Celle qui est passée à un cheveu de devenir la première femme présidente des États-Unis en profite pour prendre sa revanche contre un certain ex-président -- qu'elle décrit (sous un pseudonyme transparent) comme un crétin fini, imbu de lui-même, qui a complètement viré sens dessus dessous les différents départements du gouvernement américain et mis en danger l'ordre mondial.  Good for you, girl!

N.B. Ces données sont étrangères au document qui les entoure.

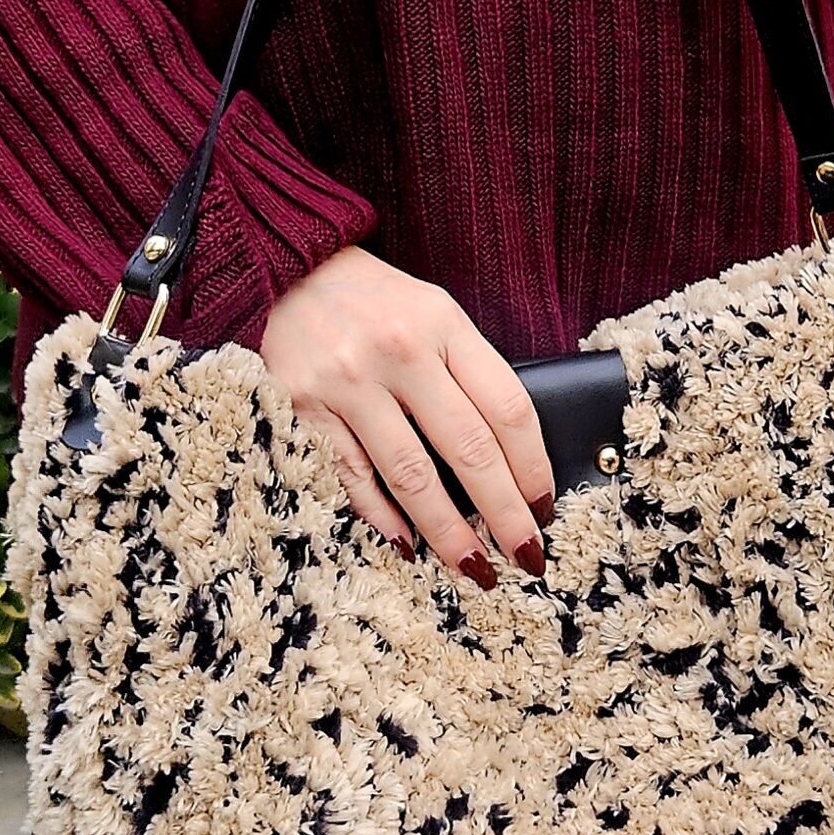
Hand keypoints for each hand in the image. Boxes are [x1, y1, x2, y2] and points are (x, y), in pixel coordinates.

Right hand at [258, 247, 555, 587]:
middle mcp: (400, 352)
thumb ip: (468, 371)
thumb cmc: (376, 301)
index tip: (544, 509)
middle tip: (527, 557)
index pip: (508, 407)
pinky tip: (409, 543)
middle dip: (504, 512)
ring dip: (448, 531)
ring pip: (412, 475)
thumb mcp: (435, 314)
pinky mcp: (303, 406)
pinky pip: (353, 476)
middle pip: (470, 449)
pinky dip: (384, 516)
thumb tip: (508, 458)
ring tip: (474, 567)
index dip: (533, 467)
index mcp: (444, 325)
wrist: (289, 267)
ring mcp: (348, 381)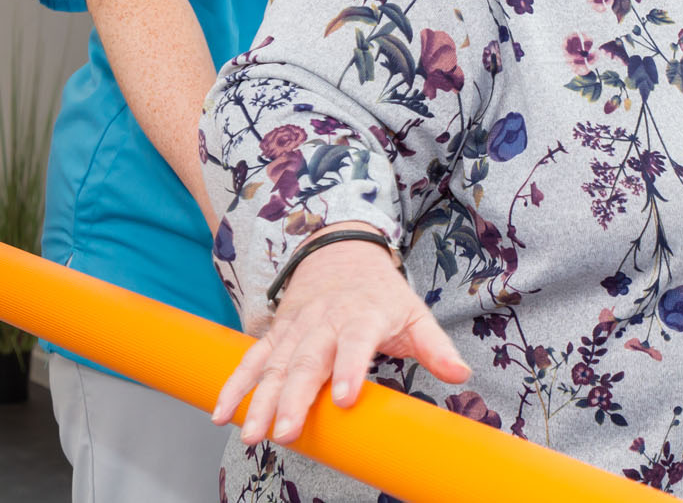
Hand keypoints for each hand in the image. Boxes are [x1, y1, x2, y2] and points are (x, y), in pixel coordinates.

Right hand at [211, 237, 469, 444]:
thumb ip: (435, 347)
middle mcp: (325, 322)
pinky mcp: (276, 334)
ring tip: (249, 433)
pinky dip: (235, 385)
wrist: (341, 250)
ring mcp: (296, 328)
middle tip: (285, 433)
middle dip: (294, 398)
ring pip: (275, 364)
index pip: (357, 343)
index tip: (344, 398)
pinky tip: (221, 413)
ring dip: (258, 399)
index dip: (351, 369)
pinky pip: (251, 360)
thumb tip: (461, 373)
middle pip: (308, 361)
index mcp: (363, 316)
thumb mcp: (414, 312)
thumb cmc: (382, 292)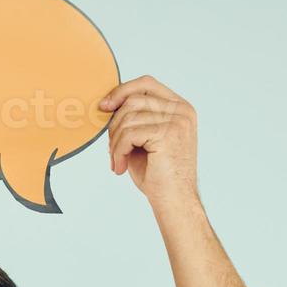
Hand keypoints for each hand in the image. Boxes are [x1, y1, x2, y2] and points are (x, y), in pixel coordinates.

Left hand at [99, 75, 198, 204]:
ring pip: (128, 118)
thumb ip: (134, 119)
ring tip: (118, 162)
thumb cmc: (158, 175)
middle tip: (114, 150)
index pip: (146, 84)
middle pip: (133, 100)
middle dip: (115, 125)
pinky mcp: (168, 134)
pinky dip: (118, 151)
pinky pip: (128, 134)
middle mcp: (182, 110)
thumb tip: (105, 104)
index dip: (121, 91)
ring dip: (115, 142)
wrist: (174, 202)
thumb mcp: (144, 140)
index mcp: (180, 108)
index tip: (104, 107)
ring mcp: (177, 121)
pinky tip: (121, 167)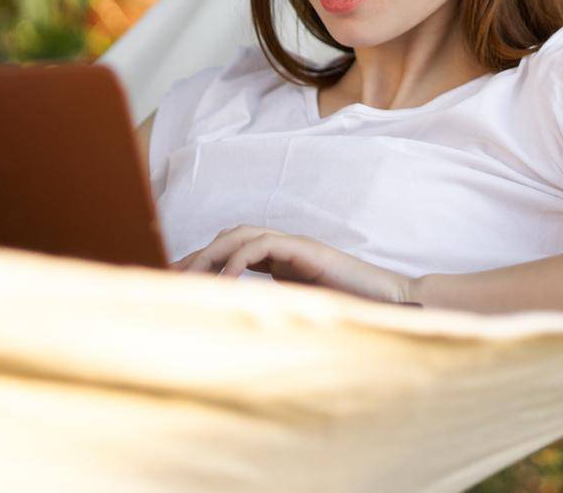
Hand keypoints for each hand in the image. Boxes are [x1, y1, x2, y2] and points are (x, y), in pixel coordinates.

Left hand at [172, 224, 417, 305]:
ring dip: (212, 253)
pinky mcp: (305, 249)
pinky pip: (262, 245)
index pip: (232, 253)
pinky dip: (239, 260)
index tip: (174, 284)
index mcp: (280, 262)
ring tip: (190, 277)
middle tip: (170, 277)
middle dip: (198, 255)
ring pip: (241, 234)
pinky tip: (225, 283)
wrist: (392, 304)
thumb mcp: (300, 312)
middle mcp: (285, 248)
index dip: (203, 265)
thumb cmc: (352, 312)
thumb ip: (273, 310)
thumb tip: (235, 327)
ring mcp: (295, 245)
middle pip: (229, 237)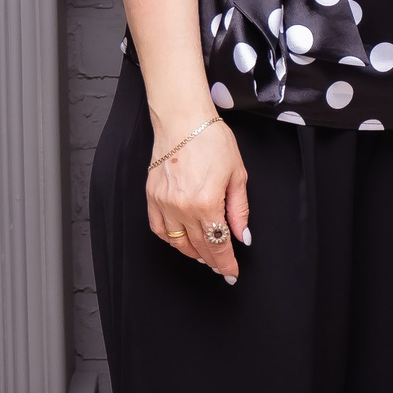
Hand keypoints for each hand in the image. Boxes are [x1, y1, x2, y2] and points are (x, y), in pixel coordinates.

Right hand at [147, 114, 250, 281]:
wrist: (183, 119)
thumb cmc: (212, 140)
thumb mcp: (237, 175)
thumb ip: (239, 210)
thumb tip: (241, 236)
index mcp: (206, 203)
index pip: (218, 244)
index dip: (227, 263)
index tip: (232, 273)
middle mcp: (182, 207)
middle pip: (199, 246)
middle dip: (213, 261)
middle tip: (222, 269)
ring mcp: (163, 203)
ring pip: (177, 242)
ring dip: (192, 253)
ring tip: (205, 256)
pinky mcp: (151, 196)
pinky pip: (158, 228)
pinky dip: (170, 239)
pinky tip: (181, 241)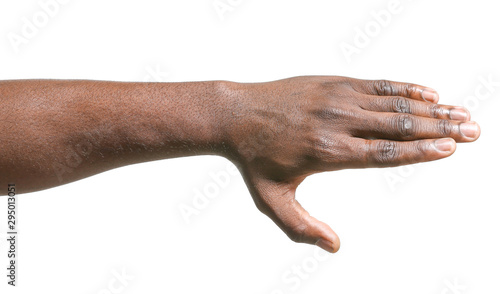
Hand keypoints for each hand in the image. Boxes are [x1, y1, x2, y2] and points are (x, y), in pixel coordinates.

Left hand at [221, 76, 479, 252]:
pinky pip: (377, 84)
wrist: (235, 115)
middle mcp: (338, 121)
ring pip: (394, 102)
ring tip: (461, 112)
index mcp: (329, 151)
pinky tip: (429, 92)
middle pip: (400, 125)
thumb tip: (334, 246)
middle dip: (441, 128)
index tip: (451, 149)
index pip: (385, 153)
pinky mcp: (333, 82)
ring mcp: (337, 98)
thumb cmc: (255, 160)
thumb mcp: (272, 201)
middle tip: (473, 130)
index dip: (421, 151)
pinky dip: (406, 88)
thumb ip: (302, 227)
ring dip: (432, 108)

J'ai l'impression qu'elle s'est également gâtée en dénonçant les hauts fonctionnaires qui levaient le nez sur une femme de soixante ans se croyant permis de leur donner des ordres ou peut-être simplement d'émettre des idées!  D'ailleurs, en tant que lectrice voyant poindre la soixantaine au loin là-bas, j'ai apprécié que le personnage principal d'un thriller soit une femme d'âge mur.

J'ai également bien aimé que la traduction soit faite par des Québécois (on salue Lori Saint-Martin et Paul Gagné).  J'ai été enchantée notamment d'y trouver le québécisme «courriel», au lieu de l'horrible mail utilisé par les Français, qui n'a aucun sens puisqu'en fait ce mot désigne en anglais la poste traditionnelle, avec les enveloppes, les timbres, tout ça.  Pour le courrier électronique, les anglos disent plutôt email.  Désolée les cousins, il fallait que ça sorte, maintenant je descends de mes grands chevaux.

 

État de terreur de Hillary Rodham Clinton et Louise Penny, traduit de l'anglais, 2022, 525 p.  Titre original: State of Terror.